O Jogo *

Corinthians e São Paulo, interior do estado. Lugar tranquilo para uma cerveja bem gelada e Timão campeão. Meu cunhado, também corintiano, conhecia um lugar sossegado e legal. Para quem saiu de Guarulhos, qualquer lugar nesse mundão de meu Deus poderia ser mais seguro. Não foi bem assim.

O barzinho estava lotado de são-paulinos, isso foi o suficiente para me deixar pilhado. Mas tudo estava tranquilo, afinal o jogo ainda não havia começado. Foi quando covardemente fui atingido por uma tampinha de garrafa. Eu tinha que contar até dez. Mas um curto-circuito na minha mente permitiu que eu raciocinasse durante uns dois segundos e esquecesse de contar. Na Grande São Paulo, a sobrevivência me ensinou a tática do chihuahua: fazer muito barulho para intimidar o oponente, independente do tamanho. Foi o que fiz.

Eu levantei gritando e fui virando para ver quem havia ousado arremessar aquela ameaçadora tampinha de garrafa. O bar parou, e acho que naquele momento eu fiquei conhecido em terras distantes e passei a ser apontado como “aquele cara”. Quando terminei de virar, vi que o autor do disparo da perigosa tampinha de garrafa era, na verdade, a autora. Uma mulher. Naquele instante, meu cérebro deu um nó. Durante uns dois segundos tive que decidir se daria continuidade àquela palhaçada. Percebi que os clientes, os atendentes, os donos, os transeuntes e meu cunhado, incrédulo, esperavam o desfecho daquele show. E eu não podia decepcioná-los, então, como quem foi alvejado por uma granada sem pino, continuei com a inesperada e absurda reação.

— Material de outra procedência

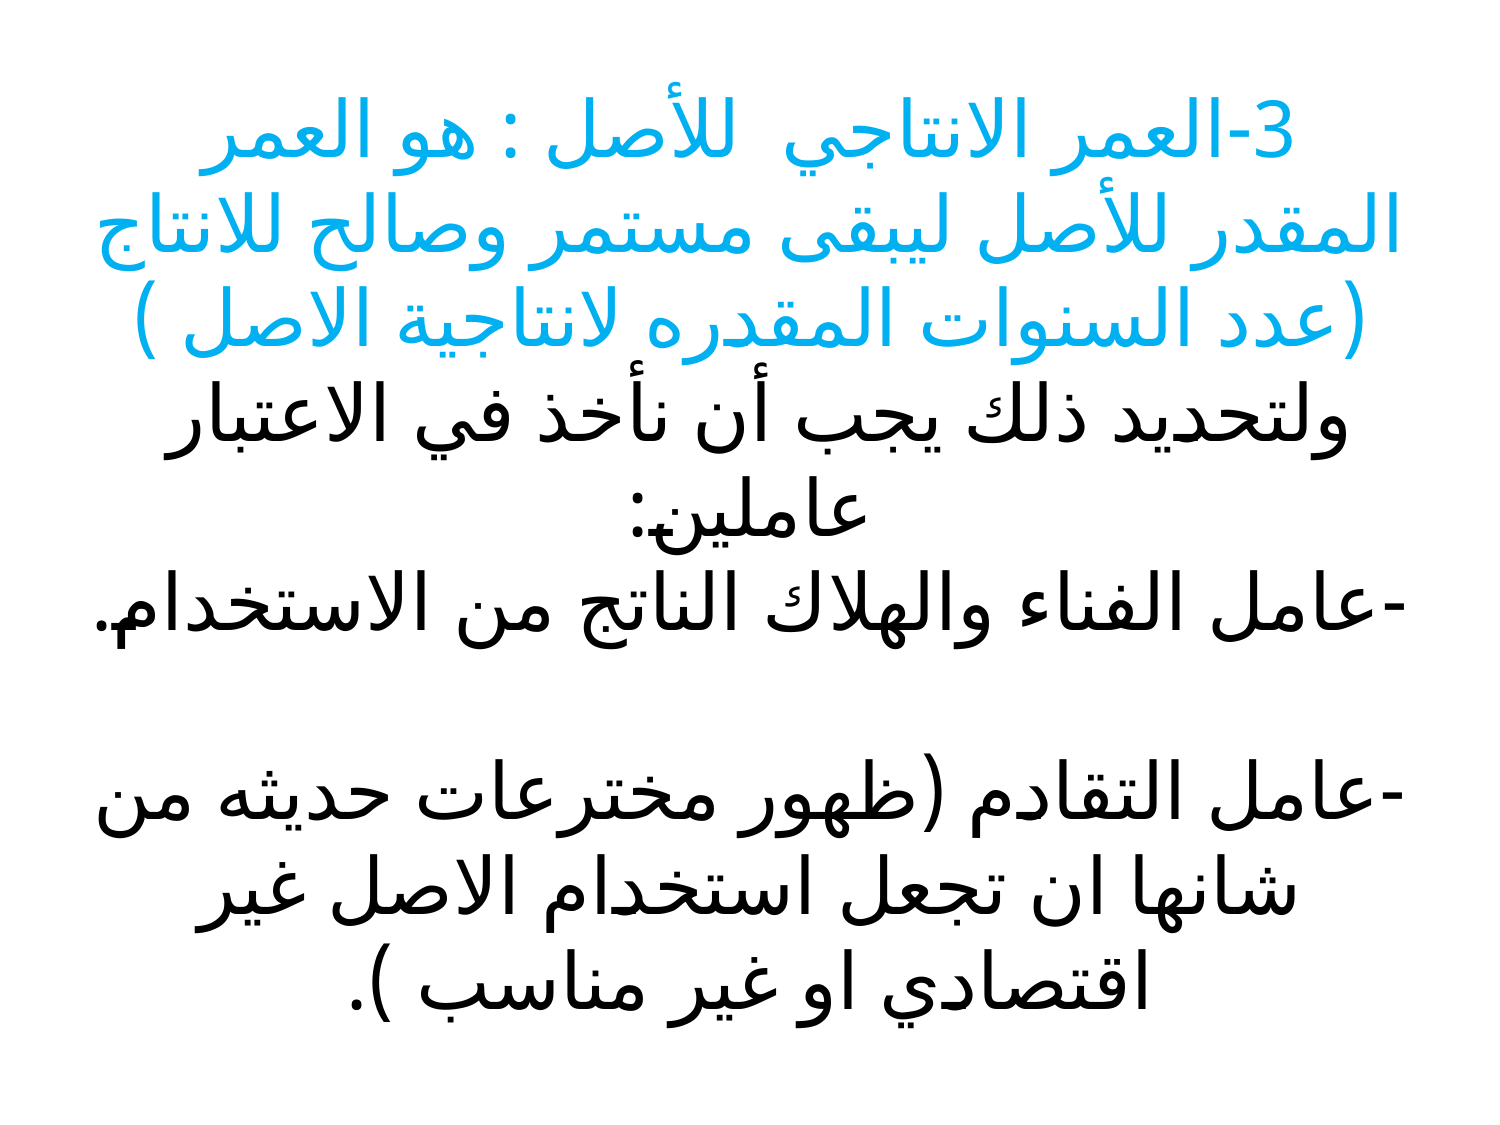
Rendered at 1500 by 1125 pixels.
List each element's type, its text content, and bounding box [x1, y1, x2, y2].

title 3-العمر الانتاجي للأصل : هو العمر المقدر للأصل ليبقى مستمر وصالح للانتاج (عدد السنوات المقدره لانتاجية الاصل ) ولتحديد ذلك يجب أن نأخذ في الاعتبار عاملين: -عامل الفناء والهلاك الناتج من الاستخدام. -عامل التقادم (ظهور مخترعات حديثه من شانها ان تجعل استخدام الاصل غير اقتصادي او غير مناسب ). [75, 45, 1425, 1059]
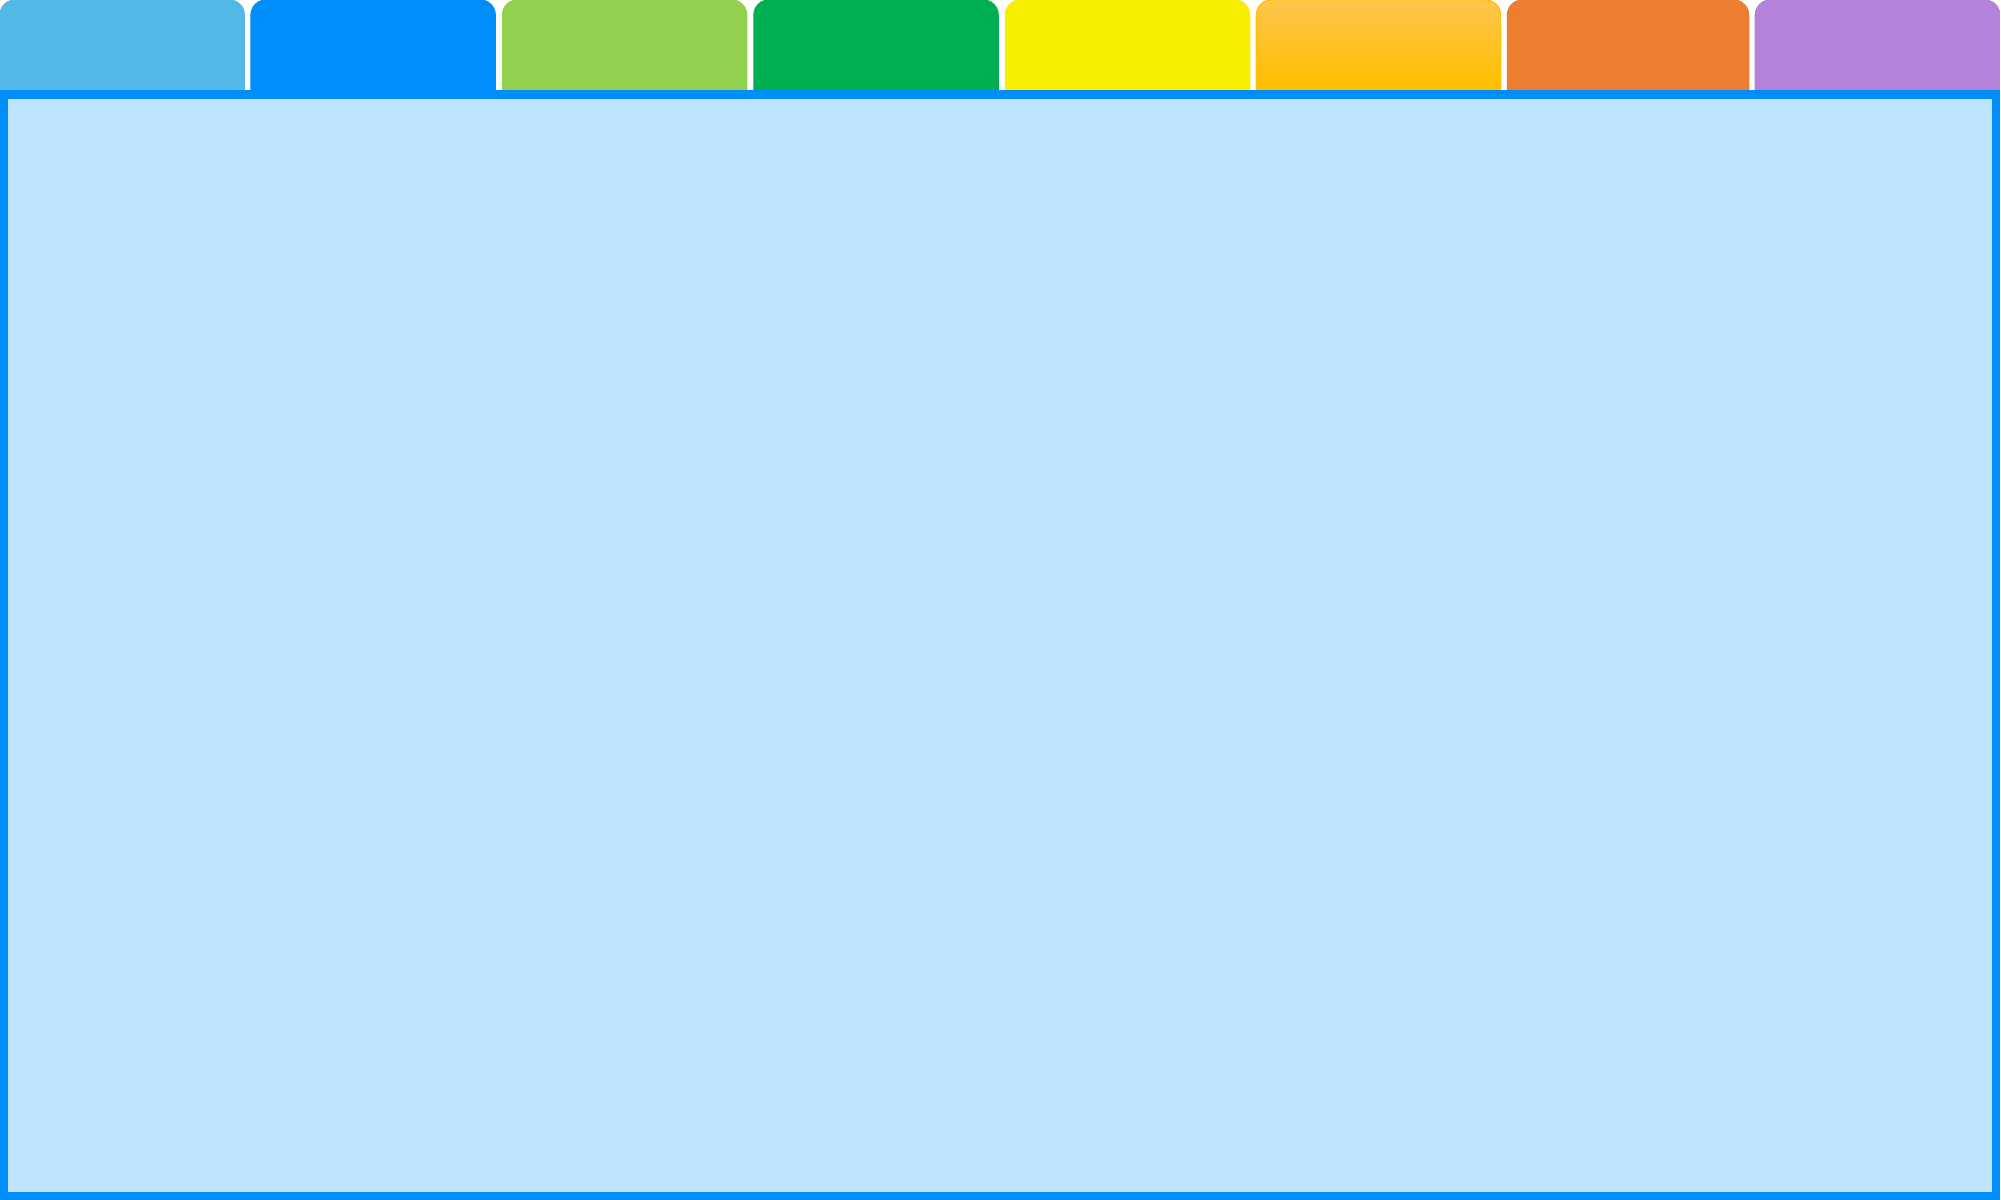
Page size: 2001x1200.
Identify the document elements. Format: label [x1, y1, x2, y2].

text_box [3, 94, 1997, 1197]
text_box [1255, 0, 1502, 91]
text_box [1754, 0, 2000, 91]
text_box [501, 0, 748, 91]
text_box [1506, 0, 1750, 91]
text_box [753, 0, 999, 91]
text_box [250, 0, 496, 91]
text_box [0, 89, 2000, 1200]
text_box [1004, 0, 1251, 91]
text_box [0, 0, 245, 91]
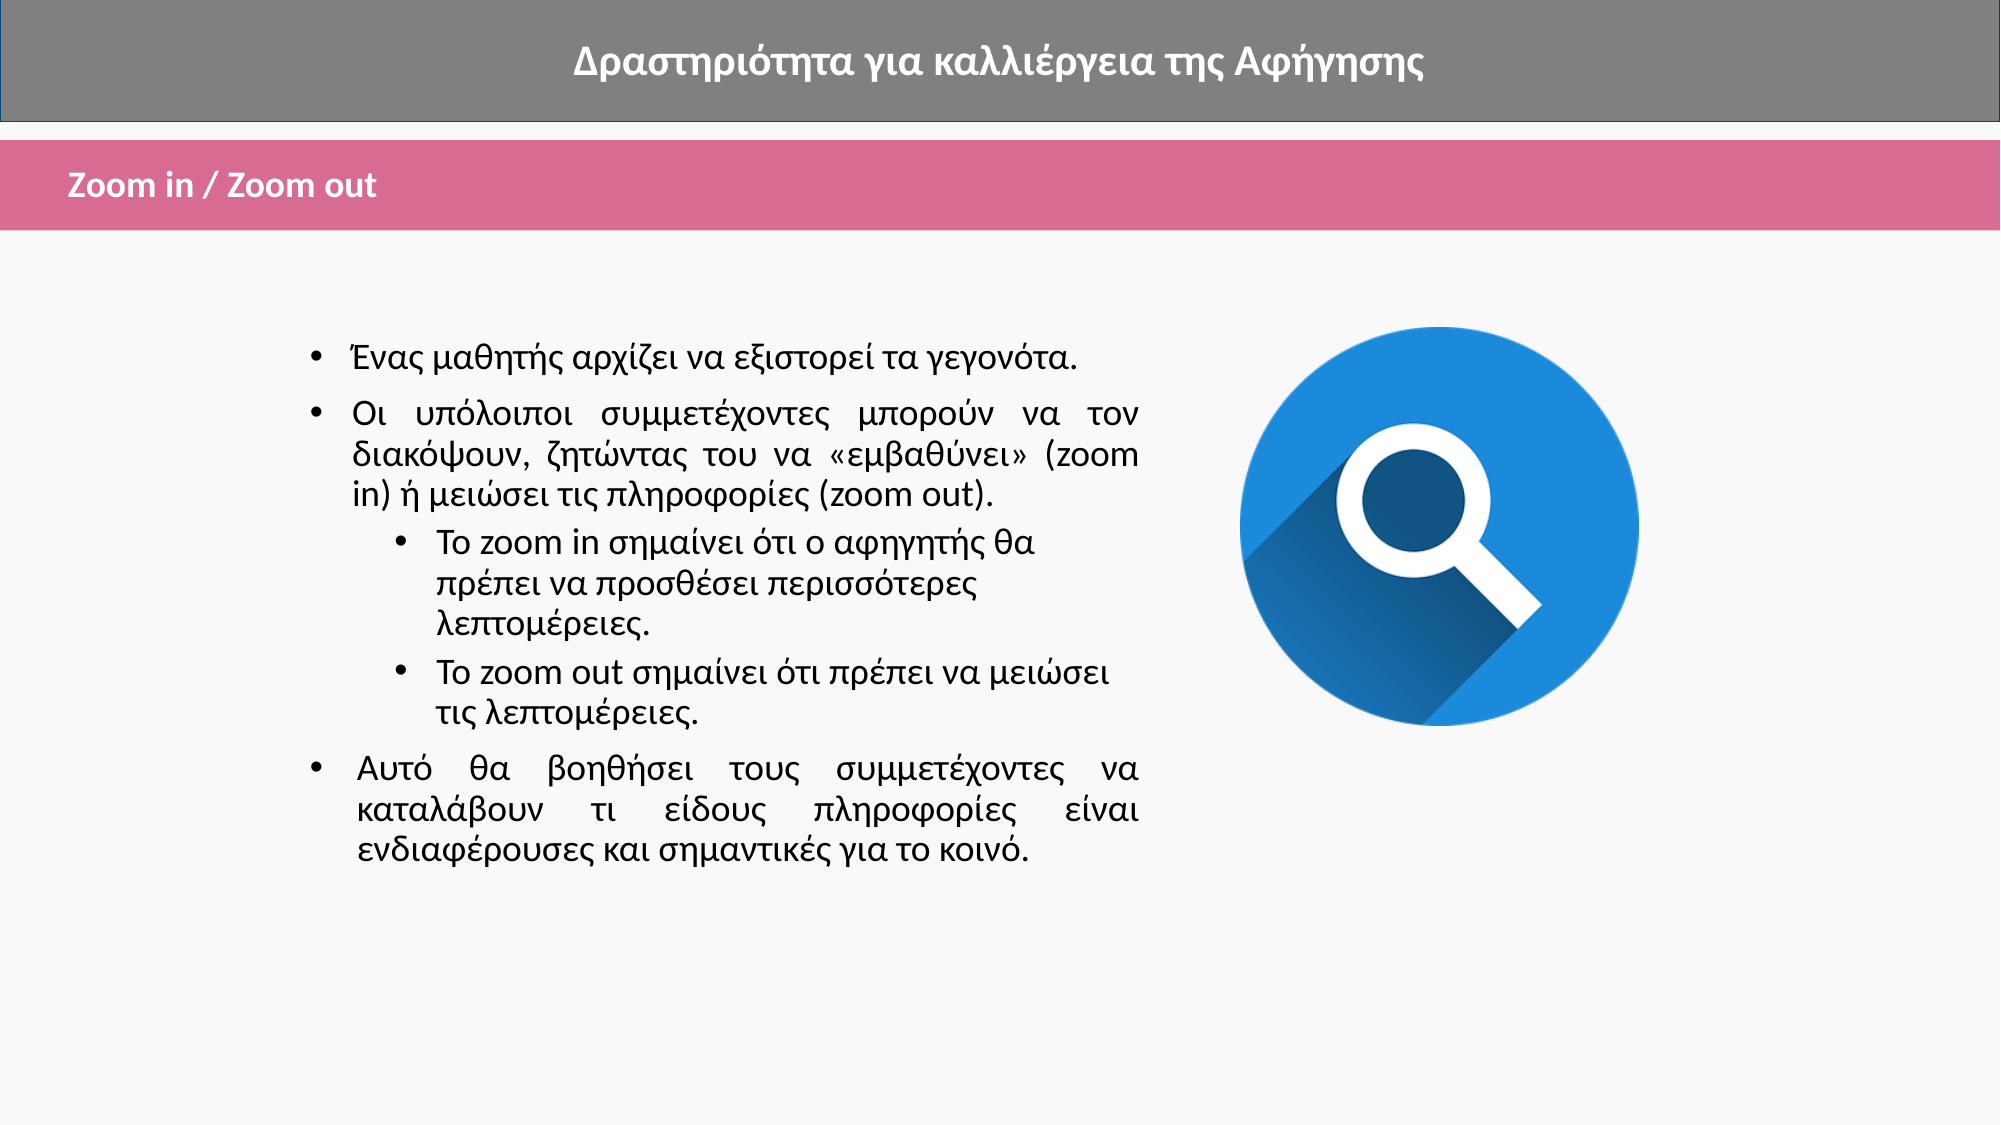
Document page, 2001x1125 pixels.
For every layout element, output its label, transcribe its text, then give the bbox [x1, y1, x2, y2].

title Δραστηριότητα για καλλιέργεια της Αφήγησης [60, 0, 1938, 122]
list Ζoom in / Zoom out [0, 140, 2000, 231]
list Ένας μαθητής αρχίζει να εξιστορεί τα γεγονότα. Οι υπόλοιποι συμμετέχοντες μπορούν να τον διακόψουν, ζητώντας του να «εμβαθύνει» (zoom in) ή μειώσει τις πληροφορίες (zoom out). Το zoom in σημαίνει ότι ο αφηγητής θα πρέπει να προσθέσει περισσότερες λεπτομέρειες. Το zoom out σημαίνει ότι πρέπει να μειώσει τις λεπτομέρειες. Αυτό θα βοηθήσει τους συμμετέχοντες να καταλάβουν τι είδους πληροφορίες είναι ενδιαφέρουσες και σημαντικές για το κοινό. [295, 329, 1155, 951]
picture [1240, 327, 1639, 726]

Se isso fosse um jogo de truco, eu teria trucado sem carta: três... seis... nove... doze! No pôquer: all in. Na guerra: incinerado o navio e a ponte. Para mim, não tinha volta.

Eu não podia fraquejar e recuar, então sentei no meu lugar, como quem sabia o que estava fazendo. Quem me viu, não desconfiou que eu pensava: que merda que eu fiz! Depois dessa performance, eu só aguardei alguém, na razão de quem via que aquilo não era razoável e proporcional, levantasse com uma tocha, apontando pra mim, ordenando: queimem-no. A partir daí, numa cidade remota, eu seria imolado, como um forasteiro insolente, em praça pública.

Só sei que eu proporcionei o melhor pré-jogo da história. Dizem que foi melhor que abertura de jogos olímpicos e teria que ser atração fixa no intervalo do Super Bowl. A partida passou a ser a atração secundária.

Vários amigos do meu cunhado chegaram, então se houvesse uma briga não precisaria mais de uma equipe médica multidisciplinar. No intervalo, eu levantei e fui na direção do grupo de onde partiu o material contundente que quase me feriu. A galera deve ter pensado que no intervalo do jogo o espetáculo recomeçaria, mas, depois de 45 minutos de reflexão, eu fui conversar. Como um pistoleiro do Velho Oeste, um ser que veio da Terra Média ou um membro de uma gangue de Nova York, eu disse alguma coisa como: da terra de onde venho, isso é motivo de briga. Faltou eu exibir um cigarro no canto da boca.

A final afinal terminou, Corinthians campeão, eu pareci um ser humano acessível e, apesar do início ameaçador, socializei bem.

Aprendizado: é melhor parecer um cão São Bernardo - “tranquilo e infalível como Bruce Lee” - com um barrilzinho de conhaque pendurado no pescoço.